“The name is common.”
“There is but one who bears it now in Venice. All mean the same when they say Jacopo.”
“I have heard of a monster of that name. Surely he hath not dared to show himself among the nobles, on such a festa!”
“Gessina, we live in an unaccountable country! The man walks the piazza with a step as lordly as the Doge, at his pleasure, and yet none say aught to him! I have seen him, at noonday, leaning against the triumphal mast, or the column of San Theodoro, with as proud an air as if he were put there to celebrate a victory of the Republic!”
“Perhaps he is master of some terrible secret, which they fear he will reveal?”
“Thou knowest little of Venice, child! Holy Maria! a secret of that kind is a death-warrant of itself. It is as dangerous to know too much as it is to know too little, when one deals with St. Mark. But they say Jacopo was there, standing eye to eye with the Doge, and scaring the Senators as if he had been an uncalled spectre from the vaults of their fathers. Nor is this all; as I crossed the Lagunes this morning, I saw the body of a young cavalier drawn from the water, and those who were near it said it had the mark of his fatal hand!”
The timid Gelsomina shuddered.
“They who rule,” she said, “will have to answer for this negligence to God, if they let the wretch longer go at large.”
“Blessed St. Mark protect his children! They say there is much of this sort of sin to answer for—but see the body I did, with my own eyes, in entering the canals this morning.”

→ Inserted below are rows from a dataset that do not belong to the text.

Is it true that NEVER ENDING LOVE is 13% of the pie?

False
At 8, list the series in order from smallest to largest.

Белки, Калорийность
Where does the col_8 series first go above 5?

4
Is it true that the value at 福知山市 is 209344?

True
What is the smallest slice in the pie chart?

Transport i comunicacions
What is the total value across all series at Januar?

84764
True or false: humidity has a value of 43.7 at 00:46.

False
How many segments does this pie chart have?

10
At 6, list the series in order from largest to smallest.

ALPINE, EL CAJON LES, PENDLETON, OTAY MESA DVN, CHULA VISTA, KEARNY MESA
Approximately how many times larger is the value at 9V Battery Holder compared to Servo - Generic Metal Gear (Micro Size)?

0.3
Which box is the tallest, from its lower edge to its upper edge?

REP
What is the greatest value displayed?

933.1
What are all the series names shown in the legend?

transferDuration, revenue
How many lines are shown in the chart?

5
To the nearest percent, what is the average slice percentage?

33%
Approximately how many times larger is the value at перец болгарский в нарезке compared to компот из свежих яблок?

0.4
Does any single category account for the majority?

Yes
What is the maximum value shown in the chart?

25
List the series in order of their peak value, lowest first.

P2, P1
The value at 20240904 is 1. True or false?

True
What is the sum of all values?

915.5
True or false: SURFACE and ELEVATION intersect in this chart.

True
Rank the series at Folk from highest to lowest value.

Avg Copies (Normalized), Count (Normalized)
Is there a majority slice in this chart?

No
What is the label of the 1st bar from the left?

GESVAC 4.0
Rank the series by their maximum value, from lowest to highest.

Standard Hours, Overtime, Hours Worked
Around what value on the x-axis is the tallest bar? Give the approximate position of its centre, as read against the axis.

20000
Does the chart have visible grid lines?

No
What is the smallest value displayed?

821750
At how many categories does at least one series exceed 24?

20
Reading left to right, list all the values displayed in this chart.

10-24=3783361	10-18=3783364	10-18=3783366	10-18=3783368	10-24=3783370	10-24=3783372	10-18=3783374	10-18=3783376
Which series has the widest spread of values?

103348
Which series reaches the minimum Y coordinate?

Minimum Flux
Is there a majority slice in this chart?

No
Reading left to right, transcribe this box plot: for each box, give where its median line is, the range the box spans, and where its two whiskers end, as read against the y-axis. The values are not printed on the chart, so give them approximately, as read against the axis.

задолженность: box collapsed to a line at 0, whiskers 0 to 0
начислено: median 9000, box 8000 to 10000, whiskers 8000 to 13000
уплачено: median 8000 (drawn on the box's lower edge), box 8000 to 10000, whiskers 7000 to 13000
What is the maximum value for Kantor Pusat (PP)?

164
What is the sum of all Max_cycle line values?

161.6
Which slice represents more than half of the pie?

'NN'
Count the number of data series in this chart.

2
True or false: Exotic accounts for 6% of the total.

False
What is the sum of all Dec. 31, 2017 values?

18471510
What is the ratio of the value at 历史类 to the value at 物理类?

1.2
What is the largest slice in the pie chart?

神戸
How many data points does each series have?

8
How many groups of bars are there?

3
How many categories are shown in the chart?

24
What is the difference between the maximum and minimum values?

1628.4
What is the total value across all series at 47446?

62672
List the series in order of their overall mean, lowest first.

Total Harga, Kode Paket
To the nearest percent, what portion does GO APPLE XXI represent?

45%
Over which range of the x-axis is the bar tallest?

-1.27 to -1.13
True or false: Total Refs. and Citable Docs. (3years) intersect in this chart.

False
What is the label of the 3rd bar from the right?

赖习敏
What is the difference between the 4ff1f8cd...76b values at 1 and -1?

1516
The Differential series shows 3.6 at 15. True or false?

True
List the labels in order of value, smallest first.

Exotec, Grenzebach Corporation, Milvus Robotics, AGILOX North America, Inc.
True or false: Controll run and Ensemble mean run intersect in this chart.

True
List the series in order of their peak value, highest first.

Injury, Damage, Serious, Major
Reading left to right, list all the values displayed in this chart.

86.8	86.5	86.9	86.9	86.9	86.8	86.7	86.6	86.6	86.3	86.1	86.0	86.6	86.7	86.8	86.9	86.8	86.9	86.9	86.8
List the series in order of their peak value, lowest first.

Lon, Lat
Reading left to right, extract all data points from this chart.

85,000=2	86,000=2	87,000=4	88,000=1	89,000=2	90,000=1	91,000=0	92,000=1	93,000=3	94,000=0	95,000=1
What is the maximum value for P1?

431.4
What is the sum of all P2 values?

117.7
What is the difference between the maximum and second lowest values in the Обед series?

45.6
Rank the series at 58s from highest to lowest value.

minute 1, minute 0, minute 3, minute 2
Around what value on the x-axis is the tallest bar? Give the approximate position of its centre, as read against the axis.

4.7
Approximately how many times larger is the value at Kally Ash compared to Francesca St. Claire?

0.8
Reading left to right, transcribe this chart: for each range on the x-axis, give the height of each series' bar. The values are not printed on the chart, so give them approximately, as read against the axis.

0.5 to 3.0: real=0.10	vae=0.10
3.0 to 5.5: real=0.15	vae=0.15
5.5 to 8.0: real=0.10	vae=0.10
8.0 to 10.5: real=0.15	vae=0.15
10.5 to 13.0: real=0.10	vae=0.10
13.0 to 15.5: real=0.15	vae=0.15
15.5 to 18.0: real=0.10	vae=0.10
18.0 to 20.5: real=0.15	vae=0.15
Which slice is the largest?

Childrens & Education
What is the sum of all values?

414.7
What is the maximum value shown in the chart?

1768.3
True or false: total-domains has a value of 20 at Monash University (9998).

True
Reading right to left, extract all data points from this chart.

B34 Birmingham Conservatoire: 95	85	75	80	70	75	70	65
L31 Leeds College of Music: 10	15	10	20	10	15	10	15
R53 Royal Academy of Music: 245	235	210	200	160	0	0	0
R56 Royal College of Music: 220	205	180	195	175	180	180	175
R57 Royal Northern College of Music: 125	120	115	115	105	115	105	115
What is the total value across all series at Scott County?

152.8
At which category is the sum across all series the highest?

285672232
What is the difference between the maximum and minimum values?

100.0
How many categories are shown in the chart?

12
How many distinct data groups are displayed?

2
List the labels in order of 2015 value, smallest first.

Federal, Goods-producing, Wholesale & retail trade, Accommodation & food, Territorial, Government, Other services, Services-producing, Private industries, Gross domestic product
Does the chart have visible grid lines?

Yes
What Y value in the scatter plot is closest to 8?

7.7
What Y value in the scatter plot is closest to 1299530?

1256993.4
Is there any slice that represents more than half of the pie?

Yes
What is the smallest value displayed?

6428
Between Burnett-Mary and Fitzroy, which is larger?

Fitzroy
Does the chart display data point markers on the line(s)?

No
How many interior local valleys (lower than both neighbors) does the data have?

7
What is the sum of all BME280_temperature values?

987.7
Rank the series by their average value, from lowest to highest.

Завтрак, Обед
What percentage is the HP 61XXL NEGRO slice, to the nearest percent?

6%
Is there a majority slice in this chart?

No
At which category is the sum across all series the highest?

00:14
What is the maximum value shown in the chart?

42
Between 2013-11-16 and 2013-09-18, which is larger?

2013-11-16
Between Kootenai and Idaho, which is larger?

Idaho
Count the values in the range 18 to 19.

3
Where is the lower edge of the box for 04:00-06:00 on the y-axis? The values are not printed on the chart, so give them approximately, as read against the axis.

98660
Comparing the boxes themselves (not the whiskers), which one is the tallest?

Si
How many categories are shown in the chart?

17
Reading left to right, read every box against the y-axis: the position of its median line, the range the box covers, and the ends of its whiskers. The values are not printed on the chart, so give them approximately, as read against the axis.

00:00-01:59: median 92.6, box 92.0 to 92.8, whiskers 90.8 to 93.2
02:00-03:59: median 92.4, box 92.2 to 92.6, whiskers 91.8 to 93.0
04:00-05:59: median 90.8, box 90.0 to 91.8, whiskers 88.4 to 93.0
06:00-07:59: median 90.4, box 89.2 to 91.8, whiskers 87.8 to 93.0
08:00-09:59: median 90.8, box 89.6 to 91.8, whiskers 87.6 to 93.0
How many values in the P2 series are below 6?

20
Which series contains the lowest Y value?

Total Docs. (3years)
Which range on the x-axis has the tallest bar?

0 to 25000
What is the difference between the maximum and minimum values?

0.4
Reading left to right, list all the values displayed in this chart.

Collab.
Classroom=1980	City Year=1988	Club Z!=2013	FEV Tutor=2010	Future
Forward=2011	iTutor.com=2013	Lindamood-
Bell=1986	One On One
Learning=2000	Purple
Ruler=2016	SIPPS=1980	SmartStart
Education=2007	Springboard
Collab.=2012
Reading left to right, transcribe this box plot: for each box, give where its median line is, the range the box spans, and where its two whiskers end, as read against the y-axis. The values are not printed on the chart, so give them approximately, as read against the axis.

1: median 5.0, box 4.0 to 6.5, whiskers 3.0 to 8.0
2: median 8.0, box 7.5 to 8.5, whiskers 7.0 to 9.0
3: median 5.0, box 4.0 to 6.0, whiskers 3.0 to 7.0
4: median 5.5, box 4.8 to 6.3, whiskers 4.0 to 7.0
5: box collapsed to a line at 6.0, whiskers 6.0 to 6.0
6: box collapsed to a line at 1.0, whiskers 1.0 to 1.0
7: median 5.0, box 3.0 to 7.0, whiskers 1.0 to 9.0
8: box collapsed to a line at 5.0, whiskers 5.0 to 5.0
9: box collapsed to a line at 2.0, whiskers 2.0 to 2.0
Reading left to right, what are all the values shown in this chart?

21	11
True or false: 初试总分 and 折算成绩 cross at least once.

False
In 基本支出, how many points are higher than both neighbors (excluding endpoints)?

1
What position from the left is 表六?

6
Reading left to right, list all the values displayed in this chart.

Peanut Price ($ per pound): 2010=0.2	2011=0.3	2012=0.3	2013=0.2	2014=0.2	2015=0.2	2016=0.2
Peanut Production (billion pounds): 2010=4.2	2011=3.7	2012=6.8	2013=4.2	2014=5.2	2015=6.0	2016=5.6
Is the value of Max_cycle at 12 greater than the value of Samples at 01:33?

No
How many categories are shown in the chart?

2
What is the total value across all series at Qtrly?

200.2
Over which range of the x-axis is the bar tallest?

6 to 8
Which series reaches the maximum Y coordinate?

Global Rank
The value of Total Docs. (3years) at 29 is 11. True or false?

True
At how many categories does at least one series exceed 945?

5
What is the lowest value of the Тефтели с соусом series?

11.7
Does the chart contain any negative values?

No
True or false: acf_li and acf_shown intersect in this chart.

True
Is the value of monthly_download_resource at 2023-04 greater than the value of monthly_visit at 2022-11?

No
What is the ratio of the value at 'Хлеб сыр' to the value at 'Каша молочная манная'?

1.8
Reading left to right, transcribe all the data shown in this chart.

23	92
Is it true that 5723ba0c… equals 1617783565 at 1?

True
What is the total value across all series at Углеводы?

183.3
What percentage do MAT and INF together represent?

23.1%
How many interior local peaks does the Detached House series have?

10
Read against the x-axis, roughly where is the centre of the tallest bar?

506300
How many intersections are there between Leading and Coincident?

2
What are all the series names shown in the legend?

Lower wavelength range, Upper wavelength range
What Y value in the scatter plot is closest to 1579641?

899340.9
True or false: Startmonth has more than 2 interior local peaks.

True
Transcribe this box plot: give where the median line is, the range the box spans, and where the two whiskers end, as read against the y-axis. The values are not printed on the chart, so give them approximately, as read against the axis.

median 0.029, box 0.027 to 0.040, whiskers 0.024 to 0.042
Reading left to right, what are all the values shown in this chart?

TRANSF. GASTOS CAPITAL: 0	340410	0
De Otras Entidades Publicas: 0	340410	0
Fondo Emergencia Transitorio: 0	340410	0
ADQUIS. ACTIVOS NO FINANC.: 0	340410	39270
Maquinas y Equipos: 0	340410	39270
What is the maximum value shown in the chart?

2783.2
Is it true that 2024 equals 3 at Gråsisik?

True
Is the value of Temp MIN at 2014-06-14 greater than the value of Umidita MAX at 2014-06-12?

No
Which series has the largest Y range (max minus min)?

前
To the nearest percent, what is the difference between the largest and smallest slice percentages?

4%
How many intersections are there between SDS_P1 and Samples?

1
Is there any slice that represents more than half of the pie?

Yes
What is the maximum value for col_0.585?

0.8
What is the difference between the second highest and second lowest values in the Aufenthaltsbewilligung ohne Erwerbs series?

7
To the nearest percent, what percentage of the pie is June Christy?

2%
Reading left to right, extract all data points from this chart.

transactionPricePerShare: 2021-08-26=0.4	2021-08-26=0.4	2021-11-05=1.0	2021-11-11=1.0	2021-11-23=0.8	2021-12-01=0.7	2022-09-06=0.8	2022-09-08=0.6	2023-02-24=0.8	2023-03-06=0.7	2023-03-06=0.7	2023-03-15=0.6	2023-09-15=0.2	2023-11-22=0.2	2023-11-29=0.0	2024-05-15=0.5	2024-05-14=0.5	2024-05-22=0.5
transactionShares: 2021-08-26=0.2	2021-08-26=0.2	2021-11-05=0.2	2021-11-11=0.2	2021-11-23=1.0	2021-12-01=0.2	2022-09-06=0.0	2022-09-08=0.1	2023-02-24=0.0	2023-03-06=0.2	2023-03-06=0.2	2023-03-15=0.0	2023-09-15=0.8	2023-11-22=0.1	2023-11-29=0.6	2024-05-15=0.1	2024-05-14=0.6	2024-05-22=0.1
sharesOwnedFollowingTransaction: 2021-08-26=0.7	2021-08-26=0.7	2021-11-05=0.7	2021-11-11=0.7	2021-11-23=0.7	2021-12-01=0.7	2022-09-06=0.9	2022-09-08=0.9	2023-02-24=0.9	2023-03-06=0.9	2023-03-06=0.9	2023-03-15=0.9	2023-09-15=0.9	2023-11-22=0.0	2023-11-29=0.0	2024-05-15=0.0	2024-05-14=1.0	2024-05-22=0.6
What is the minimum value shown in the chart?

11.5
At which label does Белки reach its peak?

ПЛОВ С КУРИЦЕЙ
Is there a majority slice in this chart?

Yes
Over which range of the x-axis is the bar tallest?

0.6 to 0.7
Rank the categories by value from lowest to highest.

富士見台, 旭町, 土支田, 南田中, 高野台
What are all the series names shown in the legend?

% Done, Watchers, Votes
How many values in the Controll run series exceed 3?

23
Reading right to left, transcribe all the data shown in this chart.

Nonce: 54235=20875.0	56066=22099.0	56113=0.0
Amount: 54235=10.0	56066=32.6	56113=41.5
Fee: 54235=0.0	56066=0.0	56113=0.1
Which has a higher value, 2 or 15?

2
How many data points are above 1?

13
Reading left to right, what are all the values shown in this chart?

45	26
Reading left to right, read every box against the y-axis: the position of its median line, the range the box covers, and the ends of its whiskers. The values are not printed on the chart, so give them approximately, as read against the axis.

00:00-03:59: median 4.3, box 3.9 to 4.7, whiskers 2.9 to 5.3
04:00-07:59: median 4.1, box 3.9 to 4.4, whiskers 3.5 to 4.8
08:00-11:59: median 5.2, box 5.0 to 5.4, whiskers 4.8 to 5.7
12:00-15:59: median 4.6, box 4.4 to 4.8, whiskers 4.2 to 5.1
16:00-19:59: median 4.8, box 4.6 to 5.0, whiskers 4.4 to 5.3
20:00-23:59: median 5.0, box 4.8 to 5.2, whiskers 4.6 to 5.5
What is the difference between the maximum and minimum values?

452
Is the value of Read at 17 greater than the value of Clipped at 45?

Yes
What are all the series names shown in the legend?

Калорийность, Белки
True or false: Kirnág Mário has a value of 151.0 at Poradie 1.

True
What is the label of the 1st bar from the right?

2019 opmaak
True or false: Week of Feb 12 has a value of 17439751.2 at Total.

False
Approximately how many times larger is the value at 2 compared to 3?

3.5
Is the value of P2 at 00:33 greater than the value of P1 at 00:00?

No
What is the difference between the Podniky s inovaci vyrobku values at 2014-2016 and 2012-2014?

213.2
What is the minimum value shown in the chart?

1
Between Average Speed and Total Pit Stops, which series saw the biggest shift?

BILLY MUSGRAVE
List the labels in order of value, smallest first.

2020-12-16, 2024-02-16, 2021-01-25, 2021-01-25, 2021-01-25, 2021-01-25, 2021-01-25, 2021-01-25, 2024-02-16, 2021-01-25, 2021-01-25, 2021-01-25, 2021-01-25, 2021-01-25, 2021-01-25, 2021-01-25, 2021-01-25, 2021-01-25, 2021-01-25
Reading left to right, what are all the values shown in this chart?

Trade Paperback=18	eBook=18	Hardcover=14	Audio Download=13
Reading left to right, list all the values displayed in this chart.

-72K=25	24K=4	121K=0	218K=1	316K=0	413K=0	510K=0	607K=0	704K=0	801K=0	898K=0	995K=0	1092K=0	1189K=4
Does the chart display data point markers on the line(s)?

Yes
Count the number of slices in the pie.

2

“And didst thou sleep on the Lido, that thou wert abroad so early?”
“The Lido—yes—nay—I slept not, but thou knowest my father had a busy day during the revels, and I am not like thee, Gessina, mistress of the household, to do as I would. But I tarry here to chat with thee, when there is great need of industry at home. Hast thou the package, child, which I trusted to thy keeping at my last visit?”
“It is here,” answered Gelsomina, opening a drawer, and handing to her cousin a small but closely enveloped package, which, unknown to herself, contained some articles of forbidden commerce, and which the other, in her indefatigable activity, had been obliged to secrete for a time. “I had begun to think that thou hadst forgotten it, and was about to send it to thee.”
“Gelsomina, if thou lovest me, never do so rash an act! My brother Giuseppe—thou scarce knowest Giuseppe?”
“We have little acquaintance, for cousins.”
“Thou art fortunate in thy ignorance. I cannot say what I might of the child of the same parents, but had Giuseppe seen this package by any accident, it might have brought thee into great trouble!”
“Nay, I fear not thy brother, nor any else,” said the daughter of the prison-keeper, with the firmness of innocence; “he could do me no harm for dealing kindly by a relative.”